Background: Major depressive disorder (MDD) is associated with gastrointestinal tract (GIT) disorders, while genetic correlation, pleiotropic loci and shared risk genes remain to be explored.
Methods: Leveraging genome-wide association study statistics for MDD (n = 170,756), peptic ulcer disease (PUD; n = 16,666), gastroesophageal reflux disease (GORD; n = 54,854), PUD and/or GORD and/or medications (PGM; n = 90,175), irritable bowel syndrome (IBS; n = 28,518), and inflammatory bowel disease (IBD; n = 7045), we determined global and local genetic correlations, identified pleiotropic loci, performed gene-level evaluations, and inferred causal associations using bidirectional Mendelian randomization.
Results: We found global correlation of MDD with PUD (rg = 0.444, P = 3.135 × 10-24), GORD (rg = 0.459, P = 2.568 × 10-65), PGM (rg = 0.498, P = 6.094 × 10-114), IBS (rg = 0.621, P = 2.483 × 10-63), and IBD (rg = 0.171, P = 1.824 × 10-5). We identified 12 locally correlated regions between MDD and GIT disorders except for IBD, and one shared region (chr11:111985737-113,103,996) for PGM, GORD, and IBS. We found one pleiotropic locus for PUD, 12 for GORD, 30 for PGM, eight for IBS, and seven for IBD, and five shared loci (rs138786869, rs2284189, rs3130063, rs35789010, rs7568369) for GORD and PGM. We respectively observed 14 and 20 overlapping genes for MDD-GORD and MDD-PGM. We showed genetic liabilities to GORD, PGM, and IBS causally increase MDD risk, while all reverse causalities are significant.
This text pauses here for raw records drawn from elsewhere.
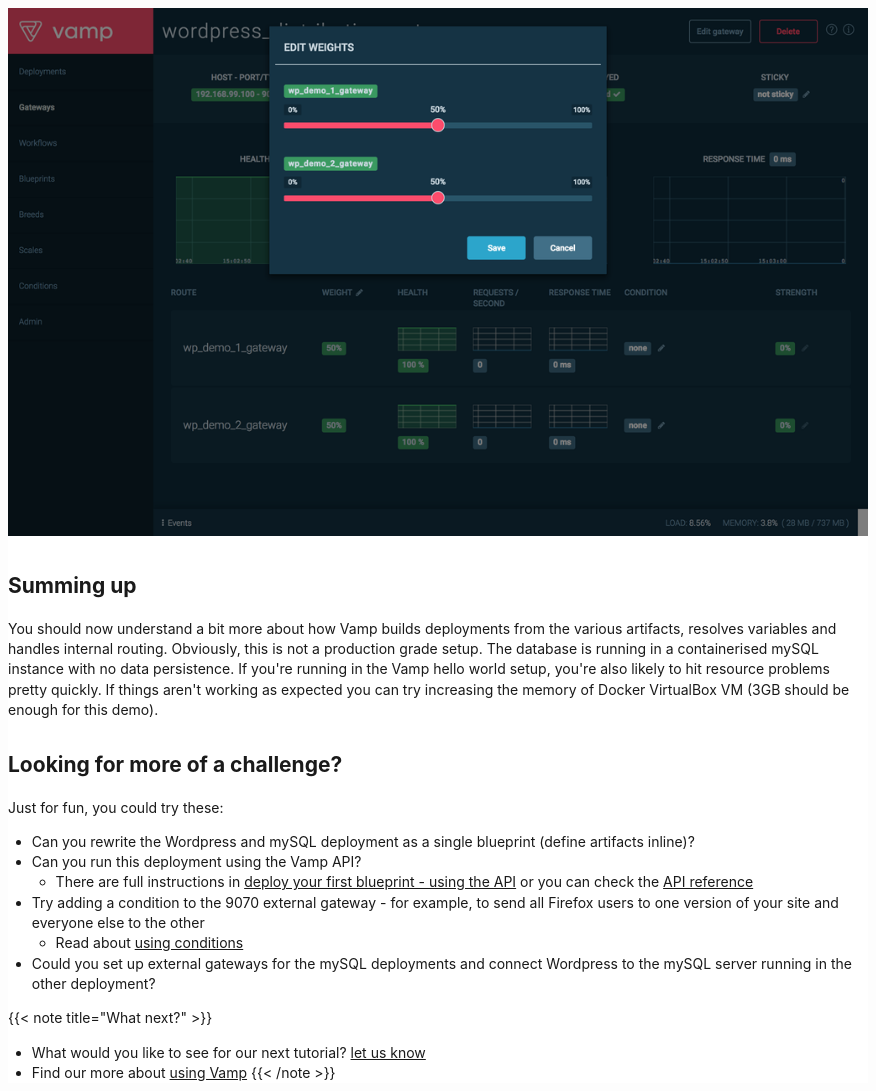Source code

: ![](/images/screens/v093/wordpress_gateways_weight_slider.png)


## Summing up
You should now understand a bit more about how Vamp builds deployments from the various artifacts, resolves variables and handles internal routing. Obviously, this is not a production grade setup. The database is running in a containerised mySQL instance with no data persistence. If you're running in the Vamp hello world setup, you're also likely to hit resource problems pretty quickly. If things aren't working as expected you can try increasing the memory of Docker VirtualBox VM (3GB should be enough for this demo).

## Looking for more of a challenge?
Just for fun, you could try these:

* Can you rewrite the Wordpress and mySQL deployment as a single blueprint (define artifacts inline)?
* Can you run this deployment using the Vamp API?
  * There are full instructions in [deploy your first blueprint - using the API](documentation/tutorials/deploy-your-first-blueprint/#deploy-a-monolith) or you can check the [API reference](documentation/api/api-reference) 
* Try adding a condition to the 9070 external gateway - for example, to send all Firefox users to one version of your site and everyone else to the other
  * Read about [using conditions](documentation/using-vamp/conditions)
* Could you set up external gateways for the mySQL deployments and connect Wordpress to the mySQL server running in the other deployment?

{{< note title="What next?" >}}
* What would you like to see for our next tutorial? [let us know](mailto:info@magnetic.io)
* Find our more about [using Vamp](documentation/using-vamp/artifacts)
{{< /note >}}

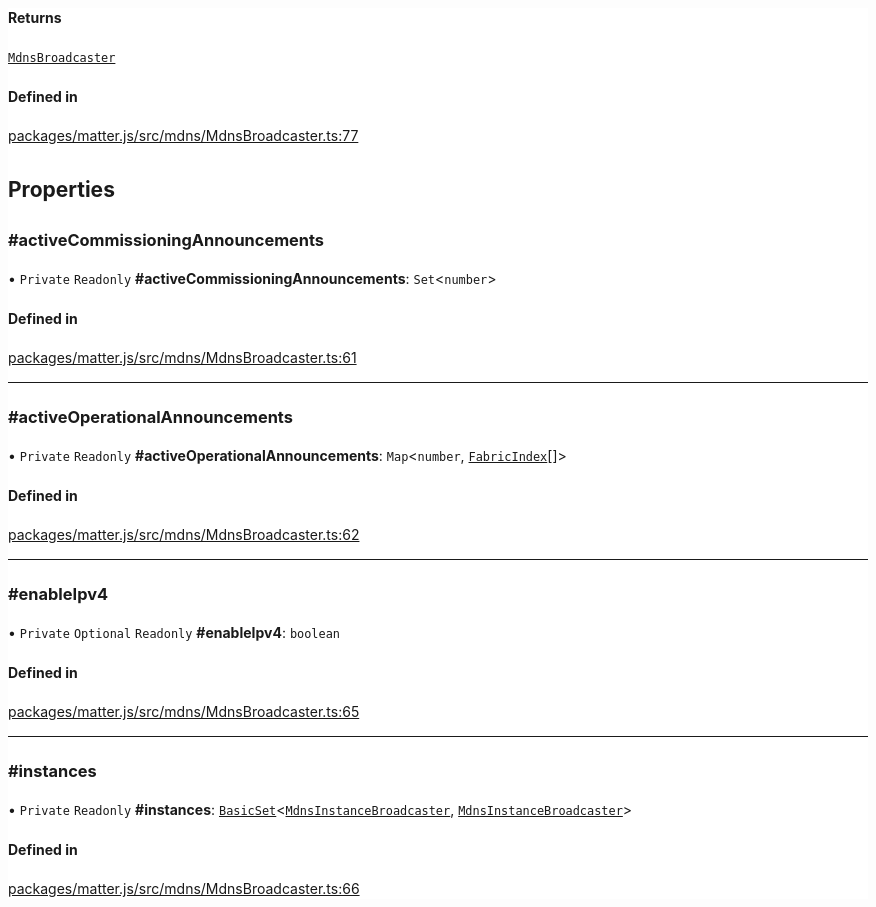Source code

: #### Returns

[`MdnsBroadcaster`](mdns_export.MdnsBroadcaster.md)

#### Defined in

[packages/matter.js/src/mdns/MdnsBroadcaster.ts:77](https://github.com/project-chip/matter.js/blob/0c058ae17fdba4c0b89b8b13c309011d51782299/packages/matter.js/src/mdns/MdnsBroadcaster.ts#L77)

## Properties

### #activeCommissioningAnnouncements

• `Private` `Readonly` **#activeCommissioningAnnouncements**: `Set`\<`number`\>

#### Defined in

[packages/matter.js/src/mdns/MdnsBroadcaster.ts:61](https://github.com/project-chip/matter.js/blob/0c058ae17fdba4c0b89b8b13c309011d51782299/packages/matter.js/src/mdns/MdnsBroadcaster.ts#L61)

___

### #activeOperationalAnnouncements

• `Private` `Readonly` **#activeOperationalAnnouncements**: `Map`\<`number`, [`FabricIndex`](../modules/datatype_export.md#fabricindex)[]\>

#### Defined in

[packages/matter.js/src/mdns/MdnsBroadcaster.ts:62](https://github.com/project-chip/matter.js/blob/0c058ae17fdba4c0b89b8b13c309011d51782299/packages/matter.js/src/mdns/MdnsBroadcaster.ts#L62)

___

### #enableIpv4

• `Private` `Optional` `Readonly` **#enableIpv4**: `boolean`

#### Defined in

[packages/matter.js/src/mdns/MdnsBroadcaster.ts:65](https://github.com/project-chip/matter.js/blob/0c058ae17fdba4c0b89b8b13c309011d51782299/packages/matter.js/src/mdns/MdnsBroadcaster.ts#L65)

___

### #instances

• `Private` `Readonly` **#instances**: [`BasicSet`](util_export.BasicSet.md)\<[`MdnsInstanceBroadcaster`](node_export._internal_.MdnsInstanceBroadcaster.md), [`MdnsInstanceBroadcaster`](node_export._internal_.MdnsInstanceBroadcaster.md)\>

#### Defined in

[packages/matter.js/src/mdns/MdnsBroadcaster.ts:66](https://github.com/project-chip/matter.js/blob/0c058ae17fdba4c0b89b8b13c309011d51782299/packages/matter.js/src/mdns/MdnsBroadcaster.ts#L66)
Conclusions: Our work identifies genetic architectures shared between MDD and GIT disorders, contributes genetic insights to understand depression in the context of gut-brain interactions, and provides potential targets to treat gastrointestinal symptoms in depressive patients.
Keywords: Causal inference; Co-morbidity; Cross-trait meta-analysis; Gastrointestinal tract disorders; Genetic architecture; Major depression disorder.